I’m also contrarian enough to dislike how so many people are responding to this news with exaggerated complaints and the implication that there should be only one way to come down on the issue. Even if that’s where I start, too.

Ann Freeman said...

Hi! Great post and thanks for linking to mine! I do want to clarify that I do me your criteria in #1 as I don't think white folks, whether they are teaching the book in a classroom or for any other reason, should use the N-word. You need to teach the book the way it was originally intended but find a creative way around saying the word. Others may disagree with me, but from my experiences as a white person in a black family, that's my point of view. Ann

J. L. Bell said...

Thanks, Ann, for the comment, clarification, and original blog post.

MissA said...

we read this book last year and my teacher replaced the n-word with Negro. I'm Black and I don't think the book should have bene changed. HOWEVER, I don't want the book being re-aloud and having to hear that word over and over agian (but then again I listen to some hip-hop that uses it, although I'm trying to cut back on that).

I also just wanted to point out that I've seen the n-word pop up WAY more this week in the media than I ever have before. So much for protecting us Black kids ;)

But seriously it should have been left alone. I don't think 'Injun' really changes the meaning of the book so I don't think it matters either way.

J. L. Bell said...

Thanks for your comment! You make a good point about news of this edition prompting more public appearances of the offending racial terms rather than less. If that’s actually moved the cultural conversation forward, it could be worthwhile, but I fear a lot of people are repeating the same points.

I also think that more than a little of the discomfort with Twain’s language in Huck Finn comes not from the students who have to hear it, but from teachers who have to read or analyze it in front of those students, and worry about the awkwardness and consequences.
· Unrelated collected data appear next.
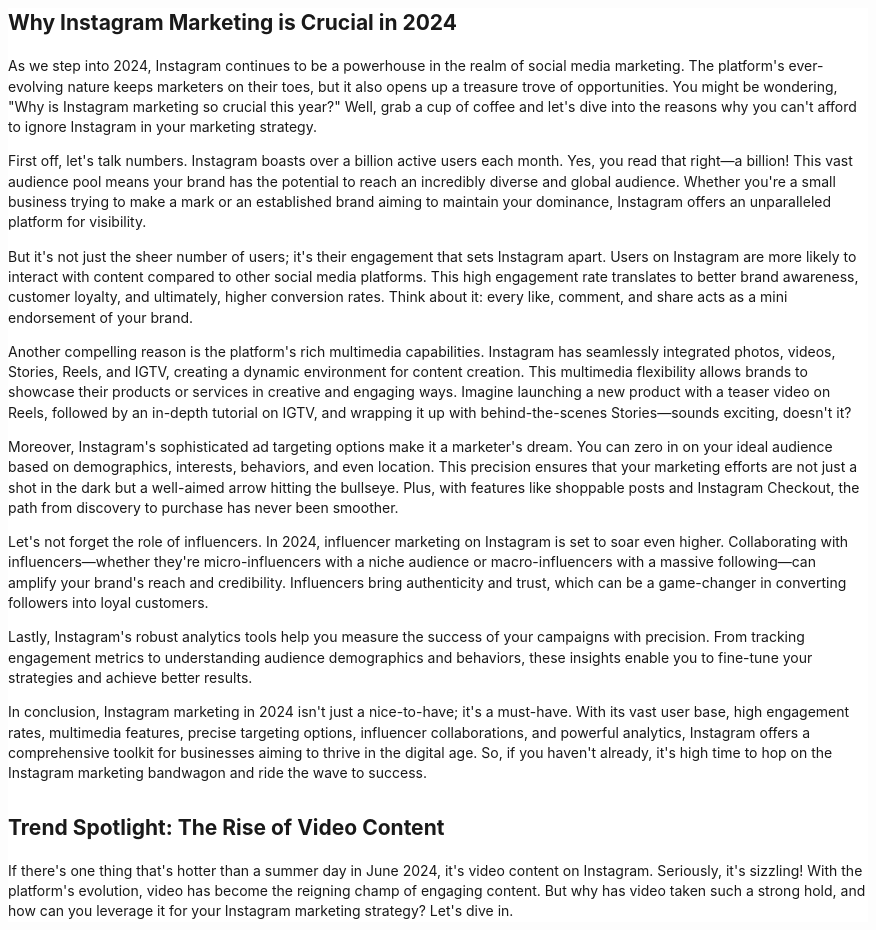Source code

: ## Why Instagram Marketing is Crucial in 2024

As we step into 2024, Instagram continues to be a powerhouse in the realm of social media marketing. The platform's ever-evolving nature keeps marketers on their toes, but it also opens up a treasure trove of opportunities. You might be wondering, "Why is Instagram marketing so crucial this year?" Well, grab a cup of coffee and let's dive into the reasons why you can't afford to ignore Instagram in your marketing strategy.

First off, let's talk numbers. Instagram boasts over a billion active users each month. Yes, you read that right—a billion! This vast audience pool means your brand has the potential to reach an incredibly diverse and global audience. Whether you're a small business trying to make a mark or an established brand aiming to maintain your dominance, Instagram offers an unparalleled platform for visibility.

But it's not just the sheer number of users; it's their engagement that sets Instagram apart. Users on Instagram are more likely to interact with content compared to other social media platforms. This high engagement rate translates to better brand awareness, customer loyalty, and ultimately, higher conversion rates. Think about it: every like, comment, and share acts as a mini endorsement of your brand.



Another compelling reason is the platform's rich multimedia capabilities. Instagram has seamlessly integrated photos, videos, Stories, Reels, and IGTV, creating a dynamic environment for content creation. This multimedia flexibility allows brands to showcase their products or services in creative and engaging ways. Imagine launching a new product with a teaser video on Reels, followed by an in-depth tutorial on IGTV, and wrapping it up with behind-the-scenes Stories—sounds exciting, doesn't it?

Moreover, Instagram's sophisticated ad targeting options make it a marketer's dream. You can zero in on your ideal audience based on demographics, interests, behaviors, and even location. This precision ensures that your marketing efforts are not just a shot in the dark but a well-aimed arrow hitting the bullseye. Plus, with features like shoppable posts and Instagram Checkout, the path from discovery to purchase has never been smoother.

Let's not forget the role of influencers. In 2024, influencer marketing on Instagram is set to soar even higher. Collaborating with influencers—whether they're micro-influencers with a niche audience or macro-influencers with a massive following—can amplify your brand's reach and credibility. Influencers bring authenticity and trust, which can be a game-changer in converting followers into loyal customers.

Lastly, Instagram's robust analytics tools help you measure the success of your campaigns with precision. From tracking engagement metrics to understanding audience demographics and behaviors, these insights enable you to fine-tune your strategies and achieve better results.

In conclusion, Instagram marketing in 2024 isn't just a nice-to-have; it's a must-have. With its vast user base, high engagement rates, multimedia features, precise targeting options, influencer collaborations, and powerful analytics, Instagram offers a comprehensive toolkit for businesses aiming to thrive in the digital age. So, if you haven't already, it's high time to hop on the Instagram marketing bandwagon and ride the wave to success.

## Trend Spotlight: The Rise of Video Content

If there's one thing that's hotter than a summer day in June 2024, it's video content on Instagram. Seriously, it's sizzling! With the platform's evolution, video has become the reigning champ of engaging content. But why has video taken such a strong hold, and how can you leverage it for your Instagram marketing strategy? Let's dive in.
At some point our society might be different enough that the words’ offensiveness is no longer so visceral, and the terms have to be explained like insults in Shakespeare. But we’re not there yet. A lot of people seem to land on your teacher’s solution: using the original text, but not reading it all out loud.

J. L. Bell said...

Thought-provoking comments on Huck Finn’s plotting and language from former teacher Rachel Levy here. (Thanks to Gail Gauthier for the link.)